Online Article, Seite 334


Online Article: Osteotom versus konventionelles Bohren bei der Präparation des Implantatbetts: Eine Vergleichsstudie am Kaninchen
Nóbrega, Ana Rita / Norton, Ana / Silva, José António / Silva, José Pedro Dias / Branco, Fernando Morais / Anitua, Eduardo
Ziel dieser Studie war die Untersuchung des Einflusses von Osteotomen auf das Eindrehmoment und die Primärstabilität verglichen mit den Werten nach einem konventionellen Implantationsverfahren unter Verwendung eines Bohrers. Dazu wurden insgesamt 20 Implantate (Durchmesser 4 mm, Länge 8,5 mm) in die distale Femurkondyle von 10 New Zealand White Rabbits platziert. Die Implantatbetten wurden in der Kontrollgruppe (Gruppe A) mit konventionellen Bohrern präpariert oder mit Osteotomen (Gruppe B). Nach der Implantation wurde das Eindrehmoment gemessen, und es erfolgte eine Resonanzfrequenzanalyse (RFA). Die ermittelten Werte der beiden Gruppen wurden korreliert und verglichen. Das Eindrehmoment wurde in drei verschiedenen Tiefen gemessen: krestal, mittig und apikal.

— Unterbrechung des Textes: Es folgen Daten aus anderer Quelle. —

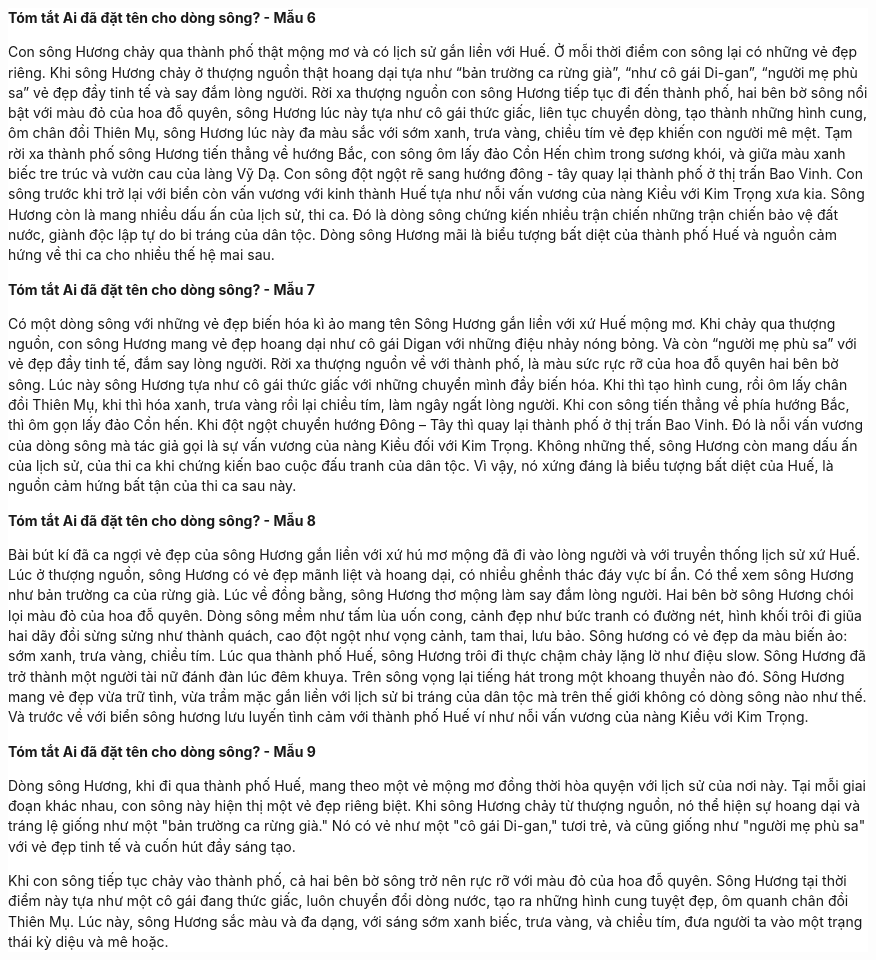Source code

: **Tóm tắt Ai đã đặt tên cho dòng sông? - Mẫu 6**

Con sông Hương chảy qua thành phố thật mộng mơ và có lịch sử gắn liền với Huế. Ở mỗi thời điểm con sông lại có những vẻ đẹp riêng. Khi sông Hương chảy ở thượng nguồn thật hoang dại tựa như “bản trường ca rừng già”, “như cô gái Di-gan”, “người mẹ phù sa” vẻ đẹp đầy tinh tế và say đắm lòng người. Rời xa thượng nguồn con sông Hương tiếp tục đi đến thành phố, hai bên bờ sông nổi bật với màu đỏ của hoa đỗ quyên, sông Hương lúc này tựa như cô gái thức giấc, liên tục chuyển dòng, tạo thành những hình cung, ôm chân đồi Thiên Mụ, sông Hương lúc này đa màu sắc với sớm xanh, trưa vàng, chiều tím vẻ đẹp khiến con người mê mệt. Tạm rời xa thành phố sông Hương tiến thẳng về hướng Bắc, con sông ôm lấy đảo Cồn Hến chìm trong sương khói, và giữa màu xanh biếc tre trúc và vườn cau của làng Vỹ Dạ. Con sông đột ngột rẽ sang hướng đông - tây quay lại thành phố ở thị trấn Bao Vinh. Con sông trước khi trở lại với biển còn vấn vương với kinh thành Huế tựa như nỗi vấn vương của nàng Kiều với Kim Trọng xưa kia. Sông Hương còn là mang nhiều dấu ấn của lịch sử, thi ca. Đó là dòng sông chứng kiến nhiều trận chiến những trận chiến bảo vệ đất nước, giành độc lập tự do bi tráng của dân tộc. Dòng sông Hương mãi là biểu tượng bất diệt của thành phố Huế và nguồn cảm hứng về thi ca cho nhiều thế hệ mai sau.

**Tóm tắt Ai đã đặt tên cho dòng sông? - Mẫu 7**

Có một dòng sông với những vẻ đẹp biến hóa kì ảo mang tên Sông Hương gắn liền với xứ Huế mộng mơ. Khi chảy qua thượng nguồn, con sông Hương mang vẻ đẹp hoang dại như cô gái Digan với những điệu nhảy nóng bỏng. Và còn “người mẹ phù sa” với vẻ đẹp đầy tinh tế, đắm say lòng người. Rời xa thượng nguồn về với thành phố, là màu sức rực rỡ của hoa đỗ quyên hai bên bờ sông. Lúc này sông Hương tựa như cô gái thức giấc với những chuyển mình đầy biến hóa. Khi thì tạo hình cung, rồi ôm lấy chân đồi Thiên Mụ, khi thì hóa xanh, trưa vàng rồi lại chiều tím, làm ngây ngất lòng người. Khi con sông tiến thẳng về phía hướng Bắc, thì ôm gọn lấy đảo Cồn hến. Khi đột ngột chuyển hướng Đông – Tây thì quay lại thành phố ở thị trấn Bao Vinh. Đó là nỗi vấn vương của dòng sông mà tác giả gọi là sự vấn vương của nàng Kiều đối với Kim Trọng. Không những thế, sông Hương còn mang dấu ấn của lịch sử, của thi ca khi chứng kiến bao cuộc đấu tranh của dân tộc. Vì vậy, nó xứng đáng là biểu tượng bất diệt của Huế, là nguồn cảm hứng bất tận của thi ca sau này.

**Tóm tắt Ai đã đặt tên cho dòng sông? - Mẫu 8**

Bài bút kí đã ca ngợi vẻ đẹp của sông Hương gắn liền với xứ hú mơ mộng đã đi vào lòng người và với truyền thống lịch sử xứ Huế. Lúc ở thượng nguồn, sông Hương có vẻ đẹp mãnh liệt và hoang dại, có nhiều ghềnh thác đáy vực bí ẩn. Có thể xem sông Hương như bản trường ca của rừng già. Lúc về đồng bằng, sông Hương thơ mộng làm say đắm lòng người. Hai bên bờ sông Hương chói lọi màu đỏ của hoa đỗ quyên. Dòng sông mềm như tấm lùa uốn cong, cảnh đẹp như bức tranh có đường nét, hình khối trôi đi giũa hai dãy đồi sừng sửng như thành quách, cao đột ngột như vọng cảnh, tam thai, lưu bảo. Sông hương có vẻ đẹp da màu biến ảo: sớm xanh, trưa vàng, chiều tím. Lúc qua thành phố Huế, sông Hương trôi đi thực chậm chảy lặng lờ như điệu slow. Sông Hương đã trở thành một người tài nữ đánh đàn lúc đêm khuya. Trên sông vọng lại tiếng hát trong một khoang thuyền nào đó. Sông Hương mang vẻ đẹp vừa trữ tình, vừa trầm mặc gắn liền với lịch sử bi tráng của dân tộc mà trên thế giới không có dòng sông nào như thế. Và trước về với biển sông hương lưu luyến tình cảm với thành phố Huế ví như nỗi vấn vương của nàng Kiều với Kim Trọng.

**Tóm tắt Ai đã đặt tên cho dòng sông? - Mẫu 9**

Dòng sông Hương, khi đi qua thành phố Huế, mang theo một vẻ mộng mơ đồng thời hòa quyện với lịch sử của nơi này. Tại mỗi giai đoạn khác nhau, con sông này hiện thị một vẻ đẹp riêng biệt. Khi sông Hương chảy từ thượng nguồn, nó thể hiện sự hoang dại và tráng lệ giống như một "bản trường ca rừng già." Nó có vẻ như một "cô gái Di-gan," tươi trẻ, và cũng giống như "người mẹ phù sa" với vẻ đẹp tinh tế và cuốn hút đầy sáng tạo.

Khi con sông tiếp tục chảy vào thành phố, cả hai bên bờ sông trở nên rực rỡ với màu đỏ của hoa đỗ quyên. Sông Hương tại thời điểm này tựa như một cô gái đang thức giấc, luôn chuyển đổi dòng nước, tạo ra những hình cung tuyệt đẹp, ôm quanh chân đồi Thiên Mụ. Lúc này, sông Hương sắc màu và đa dạng, với sáng sớm xanh biếc, trưa vàng, và chiều tím, đưa người ta vào một trạng thái kỳ diệu và mê hoặc.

In Gruppe B waren das mittlere Eindrehmoment und die RFA-Werte höher (P < 0,05). Es bestand keine statistisch signifikante Korrelation beim Vergleich der mittleren Eindrehmomente und der RFA-Werte (P > 0,05). Die Knochenverdichtung vor der Implantation führte bei Knochen mit geringer Dichte zu einem höheren mittleren Eindrehmoment und RFA-Werten. Im Rahmen dieser experimentellen Studie war der Einsatz eines Osteoms bei Knochen mit geringer Dichte vorteilhaft. Die Knochenverdichtung kann die Primärstabilität von Implantaten verbessern.